Liz appeals to the house, not God, which suits her, and perhaps the secular contemporary middle class. Her view of the world is filled with assessments of material objects, which matter to her a great deal. She notes that her toenail polish was a mistake, too co-ordinated, for a party she attends; she disguises her lunchtime yoga class by bringing her mat in her laptop bag; she imagines viewing her home – with high praise – through the eyes of new visitors. She has great taste, we hear, from her viewpoint, over and over again. She cares what others think, Aiden observes, whereas their daughter does not.
Liz is a high-functioning person with a missing link; where there should be empathy or what some might call a maternal instinct (which Aiden has, which Sylvie is probably worried that she doesn’t have), Liz has instead a selfish gene. She finds a way to get her needs met and prizes self-actualization over self-sacrifice, even when it comes to Sylvie, who, at a formative age, gets cracked like an egg as her mother sets her sights on one of those alluring cakes. But though Liz is the character easiest not to like, she is portrayed with generosity and care.
The Opening Sky is filled with the vague and not-so-vague discomforts of contemporary dilemmas. But it is also filled with old, time-honoured predicaments such as the rivalries among women, even New Age, thoughtful women; and accidental pregnancies, even among principled, thoughtful youth.
I would also point out that there isn’t a sentence out of place. Open the book anywhere. For instance, even the short statement, “Liz carved the turkey because she was better at it,” speaks volumes about Liz’s opinion of herself and of the power dynamic between Aiden and Liz. Who cares who carved the turkey? In this case, the person holding the knife does. Reader beware.

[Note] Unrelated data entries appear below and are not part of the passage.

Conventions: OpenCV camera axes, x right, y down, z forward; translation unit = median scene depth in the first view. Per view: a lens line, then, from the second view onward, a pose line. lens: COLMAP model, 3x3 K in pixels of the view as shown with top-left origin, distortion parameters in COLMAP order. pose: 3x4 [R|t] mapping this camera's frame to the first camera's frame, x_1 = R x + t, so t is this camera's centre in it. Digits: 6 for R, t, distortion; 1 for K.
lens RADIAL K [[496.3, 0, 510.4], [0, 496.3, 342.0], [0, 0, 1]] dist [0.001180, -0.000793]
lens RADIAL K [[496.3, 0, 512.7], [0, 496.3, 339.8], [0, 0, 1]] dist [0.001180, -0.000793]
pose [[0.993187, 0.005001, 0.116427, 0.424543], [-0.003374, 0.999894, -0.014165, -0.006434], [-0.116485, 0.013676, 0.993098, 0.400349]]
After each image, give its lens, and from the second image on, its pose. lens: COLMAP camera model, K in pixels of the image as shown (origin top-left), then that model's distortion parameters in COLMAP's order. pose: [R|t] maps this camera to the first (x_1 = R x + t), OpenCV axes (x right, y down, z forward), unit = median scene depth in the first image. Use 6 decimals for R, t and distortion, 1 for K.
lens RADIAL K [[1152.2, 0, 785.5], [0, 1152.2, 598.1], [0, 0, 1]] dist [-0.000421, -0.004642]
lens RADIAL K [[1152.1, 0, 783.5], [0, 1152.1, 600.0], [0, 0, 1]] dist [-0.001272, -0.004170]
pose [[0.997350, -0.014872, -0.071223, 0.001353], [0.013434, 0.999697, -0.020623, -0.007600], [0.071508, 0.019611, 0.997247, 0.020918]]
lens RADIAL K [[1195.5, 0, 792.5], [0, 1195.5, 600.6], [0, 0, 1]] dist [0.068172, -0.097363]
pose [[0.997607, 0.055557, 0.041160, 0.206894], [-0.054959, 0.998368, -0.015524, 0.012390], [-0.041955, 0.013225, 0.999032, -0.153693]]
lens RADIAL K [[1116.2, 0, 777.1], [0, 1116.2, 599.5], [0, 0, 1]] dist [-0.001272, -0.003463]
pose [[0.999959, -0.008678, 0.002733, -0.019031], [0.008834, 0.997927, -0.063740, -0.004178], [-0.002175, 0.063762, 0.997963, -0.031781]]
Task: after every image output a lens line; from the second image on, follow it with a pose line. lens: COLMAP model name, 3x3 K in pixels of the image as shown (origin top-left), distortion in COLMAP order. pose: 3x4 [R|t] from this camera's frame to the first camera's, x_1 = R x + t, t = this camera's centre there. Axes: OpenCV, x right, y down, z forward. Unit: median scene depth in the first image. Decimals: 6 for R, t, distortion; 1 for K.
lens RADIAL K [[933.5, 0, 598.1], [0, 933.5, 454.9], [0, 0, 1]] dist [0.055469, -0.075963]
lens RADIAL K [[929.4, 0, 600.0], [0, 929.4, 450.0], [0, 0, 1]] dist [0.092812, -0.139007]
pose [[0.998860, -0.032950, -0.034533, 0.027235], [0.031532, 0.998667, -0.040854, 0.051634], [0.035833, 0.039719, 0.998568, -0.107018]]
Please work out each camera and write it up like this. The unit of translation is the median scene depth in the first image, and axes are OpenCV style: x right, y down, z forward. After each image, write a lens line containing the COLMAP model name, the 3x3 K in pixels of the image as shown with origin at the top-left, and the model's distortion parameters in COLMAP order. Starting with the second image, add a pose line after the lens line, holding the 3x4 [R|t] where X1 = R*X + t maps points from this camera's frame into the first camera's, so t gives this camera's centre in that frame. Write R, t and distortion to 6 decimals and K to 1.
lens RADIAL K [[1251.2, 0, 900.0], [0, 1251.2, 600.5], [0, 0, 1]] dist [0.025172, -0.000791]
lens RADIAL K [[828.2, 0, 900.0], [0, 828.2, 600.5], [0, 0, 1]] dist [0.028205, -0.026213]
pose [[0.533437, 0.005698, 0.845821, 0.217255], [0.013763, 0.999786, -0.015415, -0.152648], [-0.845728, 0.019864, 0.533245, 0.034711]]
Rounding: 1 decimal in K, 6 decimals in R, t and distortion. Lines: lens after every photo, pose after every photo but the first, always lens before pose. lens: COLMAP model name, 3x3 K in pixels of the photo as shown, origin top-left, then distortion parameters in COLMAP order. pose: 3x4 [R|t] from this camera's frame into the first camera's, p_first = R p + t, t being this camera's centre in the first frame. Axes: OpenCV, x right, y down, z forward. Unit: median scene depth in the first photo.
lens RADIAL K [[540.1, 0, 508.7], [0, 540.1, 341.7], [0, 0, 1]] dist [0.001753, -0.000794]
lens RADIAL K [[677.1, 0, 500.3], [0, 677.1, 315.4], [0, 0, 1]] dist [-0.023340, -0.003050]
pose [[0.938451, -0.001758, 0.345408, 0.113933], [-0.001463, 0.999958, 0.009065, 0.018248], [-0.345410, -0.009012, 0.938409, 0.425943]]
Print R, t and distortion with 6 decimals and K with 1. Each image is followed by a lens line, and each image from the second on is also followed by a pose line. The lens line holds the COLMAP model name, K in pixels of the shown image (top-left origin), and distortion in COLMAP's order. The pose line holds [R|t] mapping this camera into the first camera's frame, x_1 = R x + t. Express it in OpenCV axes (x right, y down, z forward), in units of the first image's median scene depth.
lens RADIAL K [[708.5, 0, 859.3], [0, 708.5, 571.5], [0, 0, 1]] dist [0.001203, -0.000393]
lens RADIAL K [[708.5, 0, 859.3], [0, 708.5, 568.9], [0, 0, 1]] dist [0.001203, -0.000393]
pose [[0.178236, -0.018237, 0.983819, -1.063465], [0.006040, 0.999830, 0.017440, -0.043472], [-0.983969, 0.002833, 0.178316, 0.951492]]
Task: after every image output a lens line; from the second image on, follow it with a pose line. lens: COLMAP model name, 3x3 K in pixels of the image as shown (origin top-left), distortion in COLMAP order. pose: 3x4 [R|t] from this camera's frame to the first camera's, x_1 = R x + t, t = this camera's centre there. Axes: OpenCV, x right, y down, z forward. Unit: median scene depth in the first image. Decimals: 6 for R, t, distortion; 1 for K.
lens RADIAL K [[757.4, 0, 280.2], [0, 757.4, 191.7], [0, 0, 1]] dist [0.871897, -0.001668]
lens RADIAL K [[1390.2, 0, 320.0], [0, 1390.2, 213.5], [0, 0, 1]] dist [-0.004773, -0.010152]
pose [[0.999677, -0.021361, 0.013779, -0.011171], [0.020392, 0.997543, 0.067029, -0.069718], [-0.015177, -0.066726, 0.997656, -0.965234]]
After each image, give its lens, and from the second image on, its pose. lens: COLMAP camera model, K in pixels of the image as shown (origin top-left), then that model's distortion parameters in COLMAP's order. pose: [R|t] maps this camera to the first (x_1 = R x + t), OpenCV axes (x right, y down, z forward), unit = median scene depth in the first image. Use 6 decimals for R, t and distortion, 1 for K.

It strikes me that Liz, Aiden, and even Sylvie, could be, in a parallel universe in which fictional characters come to life, the intended readers of this novel. Indeed, Wolseleyites of the world tend to read literary fiction. Aiden might have picked up a copy while browsing through his favourite music at the local independent; Liz would have augmented her To Read List after the GG nomination; and Sylvie might have stumbled upon a paperback version in a Little Free Library on a Wolseley neighbourhood boulevard a few years down the road.
What would the mirror say? For many readers will be mash-ups of Liz, Aiden, and Sylvie. Reading The Opening Sky is reading our lives in a way that hits home all the more closely because of the novel’s contemporariness.
I finished the novel aching for Sylvie, baffled by Liz, fond of but frustrated by Aiden (for his ability to be “stupid-on-purpose,” as Sylvie puts it). I found myself considering selfishness, insecurity, idealism, and the devastating ease with which psychological trauma can occur. I thought about limitations of character. I felt the danger of secrets. I put faith in resiliency. ♦
The Opening Sky won the McNally Robinson Book of the Year Award and was shortlisted for the Governor General’s Literary Award for Fiction.
Sara Harms lives with her family in Wolseley.
The Opening Sky
by Joan Thomas
Toronto: McClelland & Stewart, 2014, ISBN 978-0-7710-8392-1, 362 pp., $29.95 cloth.